• [Problem to solve] Please change every "Completed/In Progress" in the data below to "Done/Ongoing", leaving all other text the same.

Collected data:
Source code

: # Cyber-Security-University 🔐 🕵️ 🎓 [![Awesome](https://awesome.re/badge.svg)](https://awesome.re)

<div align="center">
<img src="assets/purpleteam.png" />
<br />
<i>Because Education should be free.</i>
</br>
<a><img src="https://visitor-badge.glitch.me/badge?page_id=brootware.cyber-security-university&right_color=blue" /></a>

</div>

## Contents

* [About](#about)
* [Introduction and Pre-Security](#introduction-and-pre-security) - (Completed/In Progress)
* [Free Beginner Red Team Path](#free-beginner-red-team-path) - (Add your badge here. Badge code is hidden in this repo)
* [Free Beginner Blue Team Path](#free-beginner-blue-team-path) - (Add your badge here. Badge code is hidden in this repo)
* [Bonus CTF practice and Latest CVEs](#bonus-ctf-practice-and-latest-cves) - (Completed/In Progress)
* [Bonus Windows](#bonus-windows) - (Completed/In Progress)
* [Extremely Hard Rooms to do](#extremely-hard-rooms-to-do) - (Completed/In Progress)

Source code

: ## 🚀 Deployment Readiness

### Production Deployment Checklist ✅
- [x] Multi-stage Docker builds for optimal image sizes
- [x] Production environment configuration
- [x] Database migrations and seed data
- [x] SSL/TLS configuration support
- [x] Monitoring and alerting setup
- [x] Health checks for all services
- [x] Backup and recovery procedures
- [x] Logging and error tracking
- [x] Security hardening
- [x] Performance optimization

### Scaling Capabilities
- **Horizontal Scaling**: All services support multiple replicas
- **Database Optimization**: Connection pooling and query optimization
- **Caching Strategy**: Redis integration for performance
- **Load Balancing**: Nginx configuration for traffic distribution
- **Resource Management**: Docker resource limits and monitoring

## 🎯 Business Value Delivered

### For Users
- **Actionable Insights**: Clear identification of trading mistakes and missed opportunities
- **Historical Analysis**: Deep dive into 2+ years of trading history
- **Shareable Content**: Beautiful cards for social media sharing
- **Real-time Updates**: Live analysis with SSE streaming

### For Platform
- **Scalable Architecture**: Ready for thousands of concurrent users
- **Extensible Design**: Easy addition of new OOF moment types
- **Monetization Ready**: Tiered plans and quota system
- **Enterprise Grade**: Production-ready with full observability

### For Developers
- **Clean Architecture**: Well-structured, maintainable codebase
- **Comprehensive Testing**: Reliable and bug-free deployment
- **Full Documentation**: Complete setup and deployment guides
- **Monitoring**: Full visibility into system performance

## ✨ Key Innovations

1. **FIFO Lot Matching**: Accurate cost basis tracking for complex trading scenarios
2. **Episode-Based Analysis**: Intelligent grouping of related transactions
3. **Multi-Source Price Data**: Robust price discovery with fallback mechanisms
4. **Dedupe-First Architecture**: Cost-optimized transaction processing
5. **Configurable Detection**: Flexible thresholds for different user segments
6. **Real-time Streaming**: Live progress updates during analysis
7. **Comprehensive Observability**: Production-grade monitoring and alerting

• [Task answer]
Source code

: # Cyber-Security-University 🔐 🕵️ 🎓 [![Awesome](https://awesome.re/badge.svg)](https://awesome.re)

<div align="center">
<img src="assets/purpleteam.png" />
<br />
<i>Because Education should be free.</i>
</br>
<a><img src="https://visitor-badge.glitch.me/badge?page_id=brootware.cyber-security-university&right_color=blue" /></a>

</div>

## Contents

* [About](#about)
* [Introduction and Pre-Security](#introduction-and-pre-security) - (Done/Ongoing)
* [Free Beginner Red Team Path](#free-beginner-red-team-path) - (Add your badge here. Badge code is hidden in this repo)
* [Free Beginner Blue Team Path](#free-beginner-blue-team-path) - (Add your badge here. Badge code is hidden in this repo)
* [Bonus CTF practice and Latest CVEs](#bonus-ctf-practice-and-latest-cves) - (Done/Ongoing)
* [Bonus Windows](#bonus-windows) - (Done/Ongoing)
* [Extremely Hard Rooms to do](#extremely-hard-rooms-to-do) - (Done/Ongoing)

Source code

: ## 🚀 Deployment Readiness

### Production Deployment Checklist ✅
- [x] Multi-stage Docker builds for optimal image sizes
- [x] Production environment configuration
- [x] Database migrations and seed data
- [x] SSL/TLS configuration support
- [x] Monitoring and alerting setup
- [x] Health checks for all services
- [x] Backup and recovery procedures
- [x] Logging and error tracking
- [x] Security hardening
- [x] Performance optimization

### Scaling Capabilities
- **Horizontal Scaling**: All services support multiple replicas
- **Database Optimization**: Connection pooling and query optimization
- **Caching Strategy**: Redis integration for performance
- **Load Balancing**: Nginx configuration for traffic distribution
- **Resource Management**: Docker resource limits and monitoring

## 🎯 Business Value Delivered

### For Users
- **Actionable Insights**: Clear identification of trading mistakes and missed opportunities
- **Historical Analysis**: Deep dive into 2+ years of trading history
- **Shareable Content**: Beautiful cards for social media sharing
- **Real-time Updates**: Live analysis with SSE streaming

### For Platform
- **Scalable Architecture**: Ready for thousands of concurrent users
- **Extensible Design**: Easy addition of new OOF moment types
- **Monetization Ready**: Tiered plans and quota system
- **Enterprise Grade**: Production-ready with full observability

### For Developers
- **Clean Architecture**: Well-structured, maintainable codebase
- **Comprehensive Testing**: Reliable and bug-free deployment
- **Full Documentation**: Complete setup and deployment guides
- **Monitoring**: Full visibility into system performance

## ✨ Key Innovations

1. **FIFO Lot Matching**: Accurate cost basis tracking for complex trading scenarios
2. **Episode-Based Analysis**: Intelligent grouping of related transactions
3. **Multi-Source Price Data**: Robust price discovery with fallback mechanisms
4. **Dedupe-First Architecture**: Cost-optimized transaction processing
5. **Configurable Detection**: Flexible thresholds for different user segments
6. **Real-time Streaming**: Live progress updates during analysis
7. **Comprehensive Observability**: Production-grade monitoring and alerting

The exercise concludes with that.